Segment Start: DATA RECORDS

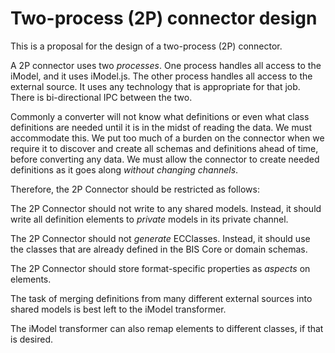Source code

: # Two-process (2P) connector design

This is a proposal for the design of a two-process (2P) connector.

A 2P connector uses two _processes_. One process handles all access to the iModel, and it uses iModel.js. The other process handles all access to the external source. It uses any technology that is appropriate for that job. There is bi-directional IPC between the two.

Commonly a converter will not know what definitions or even what class definitions are needed until it is in the midst of reading the data. We must accommodate this. We put too much of a burden on the connector when we require it to discover and create all schemas and definitions ahead of time, before converting any data. We must allow the connector to create needed definitions as it goes along _without changing channels_.

Therefore, the 2P Connector should be restricted as follows:

The 2P Connector should not write to any shared models. Instead, it should write all definition elements to _private_ models in its private channel.

The 2P Connector should not _generate_ ECClasses. Instead, it should use the classes that are already defined in the BIS Core or domain schemas.

The 2P Connector should store format-specific properties as _aspects_ on elements.

The task of merging definitions from many different external sources into shared models is best left to the iModel transformer.

The iModel transformer can also remap elements to different classes, if that is desired.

Segment End: DATA RECORDS

■ EXERCISE INSTRUCTIONS ■
Each line above where the word "transformer" occurs should be copied out.

■ EXERCISE RESULT ■
The task of merging definitions from many different external sources into shared models is best left to the iModel transformer.
The iModel transformer can also remap elements to different classes, if that is desired.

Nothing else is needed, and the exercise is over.